- First season: 1900; 125 years ago
- Head coach: Joe Battaglia 1st season, 6–5 (.545)
- Stadium: Hubert Jack Stadium (capacity: 3,500)
- Location: Lock Haven, Pennsylvania
- Conference: Pennsylvania State Athletic Conference
- Division: East
- Colors: Crimson and white
- Website: golhu.com

= Lock Haven Bald Eagles football =

The Lock Haven Bald Eagles football program is the intercollegiate American football team for Lock Haven University of Pennsylvania located in Lock Haven, Pennsylvania. The Bald Eagles play in the NCAA Division II and are members of the Pennsylvania State Athletic Conference.

==History==
Lock Haven University of Pennsylvania was founded in 1870, and played their first football games in 1900, when the school was known as Central State Normal School. The team was very successful in the early 1930s, winning the "Pennsylvania State Teachers College football championship" in 1930, 1931, 1933, and 1936. They were founding members of the Pennsylvania State Athletic Conference, joining it in 1951, and won their first conference championship in 1957. They were coached that year by Hubert Jack, who their current stadium is named after.

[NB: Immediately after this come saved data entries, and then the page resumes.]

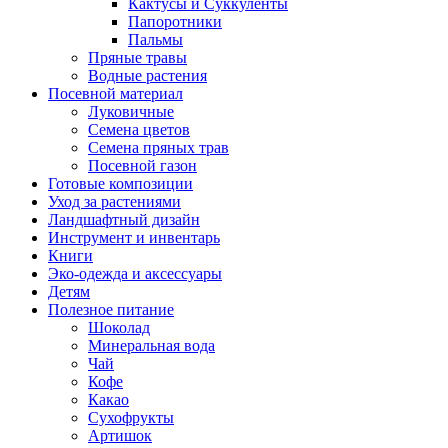
Кактусы и Суккуленты
Папоротники
Пальмы
Пряные травы
Водные растения
Посевной материал
Луковичные
Семена цветов
Семена пряных трав
Посевной газон
Готовые композиции
Уход за растениями
Ландшафтный дизайн
Инструмент и инвентарь
Книги
Эко-одежда и аксессуары
Детям
Полезное питание
Шоколад
Минеральная вода
Чай
Кофе
Какао
Сухофрукты
Артишок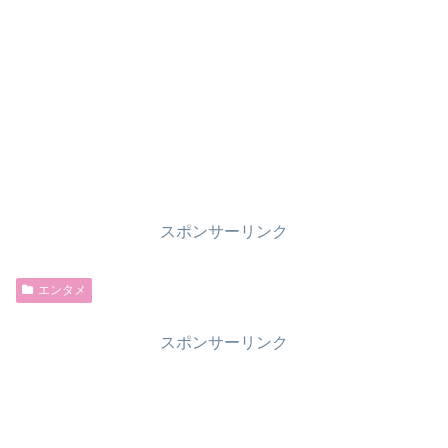
スポンサーリンク
エンタメ
スポンサーリンク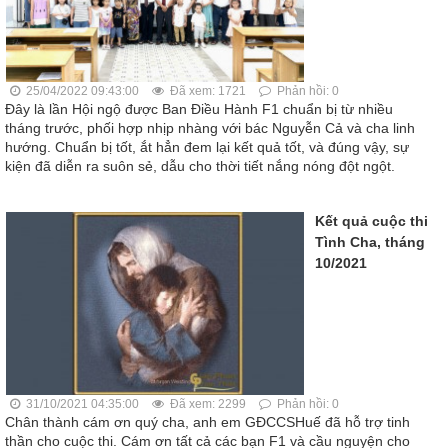
25/04/2022 09:43:00
Đã xem: 1721
Phản hồi: 0
Đây là lần Hội ngộ được Ban Điều Hành F1 chuẩn bị từ nhiều
tháng trước, phối hợp nhịp nhàng với bác Nguyễn Cả và cha linh
hướng. Chuẩn bị tốt, ắt hẳn đem lại kết quả tốt, và đúng vậy, sự
kiện đã diễn ra suôn sẻ, dẫu cho thời tiết nắng nóng đột ngột.
Kết quả cuộc thi
Tình Cha, tháng
10/2021
31/10/2021 04:35:00
Đã xem: 2299
Phản hồi: 0
Chân thành cám ơn quý cha, anh em GĐCCSHuế đã hỗ trợ tinh
thần cho cuộc thi. Cám ơn tất cả các bạn F1 và cầu nguyện cho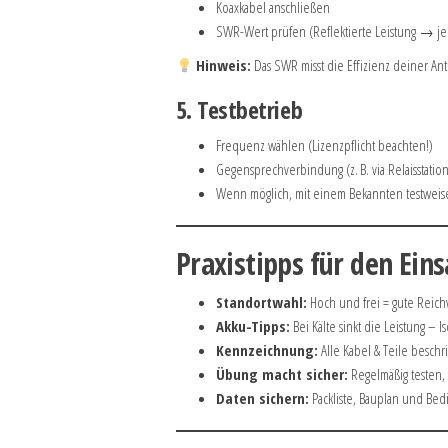
Koaxkabel anschließen
SWR-Wert prüfen (Reflektierte Leistung → je 
Hinweis:
Das SWR misst die Effizienz deiner Ant
5. Testbetrieb
Frequenz wählen (Lizenzpflicht beachten!)
Gegensprechverbindung (z. B. via Relaisstatio
Wenn möglich, mit einem Bekannten testweis
Praxistipps für den Eins
Standortwahl:
Hoch und frei = gute Reich
Akku-Tipps:
Bei Kälte sinkt die Leistung – Is
Kennzeichnung:
Alle Kabel & Teile beschr
Übung macht sicher:
Regelmäßig testen, 
Daten sichern:
Packliste, Bauplan und Bed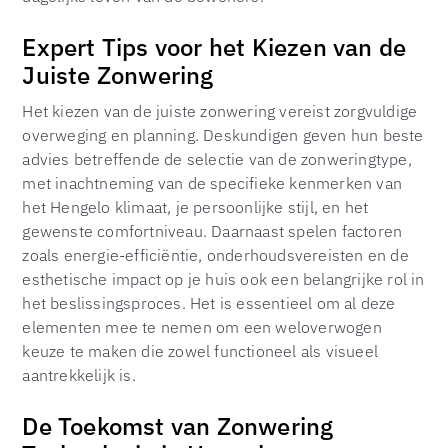
Expert Tips voor het Kiezen van de
Juiste Zonwering
Het kiezen van de juiste zonwering vereist zorgvuldige
overweging en planning. Deskundigen geven hun beste
advies betreffende de selectie van de zonweringtype,
met inachtneming van de specifieke kenmerken van
het Hengelo klimaat, je persoonlijke stijl, en het
gewenste comfortniveau. Daarnaast spelen factoren
zoals energie-efficiëntie, onderhoudsvereisten en de
esthetische impact op je huis ook een belangrijke rol in
het beslissingsproces. Het is essentieel om al deze
elementen mee te nemen om een weloverwogen
keuze te maken die zowel functioneel als visueel
aantrekkelijk is.
De Toekomst van Zonwering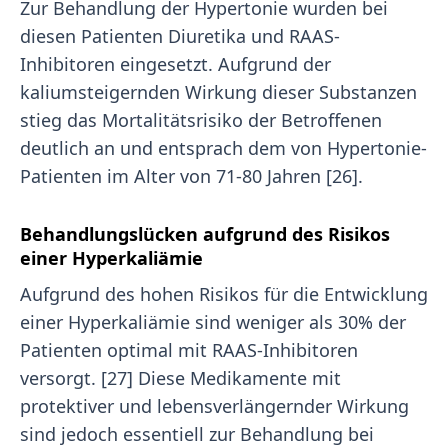
Zur Behandlung der Hypertonie wurden bei
diesen Patienten Diuretika und RAAS-
Inhibitoren eingesetzt. Aufgrund der
kaliumsteigernden Wirkung dieser Substanzen
stieg das Mortalitätsrisiko der Betroffenen
deutlich an und entsprach dem von Hypertonie-
Patienten im Alter von 71-80 Jahren [26].
Behandlungslücken aufgrund des Risikos
einer Hyperkaliämie
Aufgrund des hohen Risikos für die Entwicklung
einer Hyperkaliämie sind weniger als 30% der
Patienten optimal mit RAAS-Inhibitoren
versorgt. [27] Diese Medikamente mit
protektiver und lebensverlängernder Wirkung
sind jedoch essentiell zur Behandlung bei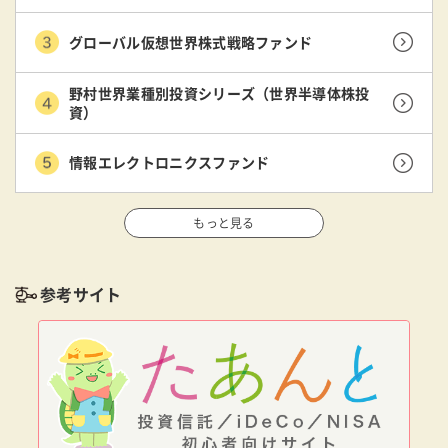
グローバル仮想世界株式戦略ファンド
野村世界業種別投資シリーズ（世界半導体株投
資）
情報エレクトロニクスファンド
もっと見る
参考サイト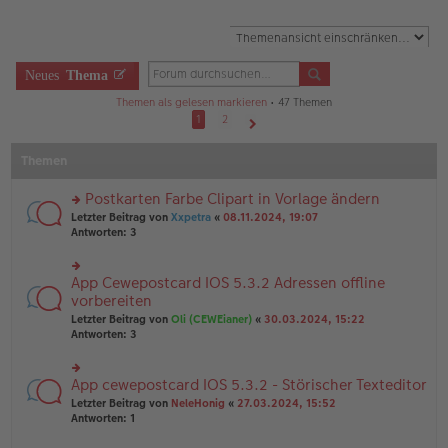
Neues
Thema
Themen als gelesen markieren
• 47 Themen
1
2
Nächste
Themen
Postkarten Farbe Clipart in Vorlage ändern
rs
Letzter Beitrag von
Xxpetra
«
08.11.2024, 19:07
te
Antworten:
3
r
u
n
App Cewepostcard IOS 5.3.2 Adressen offline
rs
g
te
vorbereiten
el
r
Letzter Beitrag von
Oli (CEWEianer)
«
30.03.2024, 15:22
es
u
Antworten:
3
e
n
n
g
er
el
B
App cewepostcard IOS 5.3.2 - Störischer Texteditor
rs
es
ei
te
e
Letzter Beitrag von
NeleHonig
«
27.03.2024, 15:52
tr
r
n
Antworten:
1
a
u
er
g
n
B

The school's most recent conference championship was in 1979, after compiling a 9–2 record and outscoring opponents 314–168. The team declined in the following years, and have compiled a record of 2–9 or worse in eight of their last ten seasons.

===Classifications===
- 1939–1972: NCAA College Division
- 1958–1969: NAIA
- 1970: NAIA Division II
- 1973–1979: NCAA Division III
- 1980–present: NCAA Division II

===Conference memberships===
- 1900–1933: Independent
- 1934–1950?: Pennsylvania State Teachers Conference
- 1951–present: Pennsylvania State Athletic Conference

==Alumni in the NFL==
Lock Haven has had three alumni play in the National Football League (NFL): John Eisenhooth and Bret Shugarts as replacement players during the 1987 NFL strike, and Chris Collier in 2024.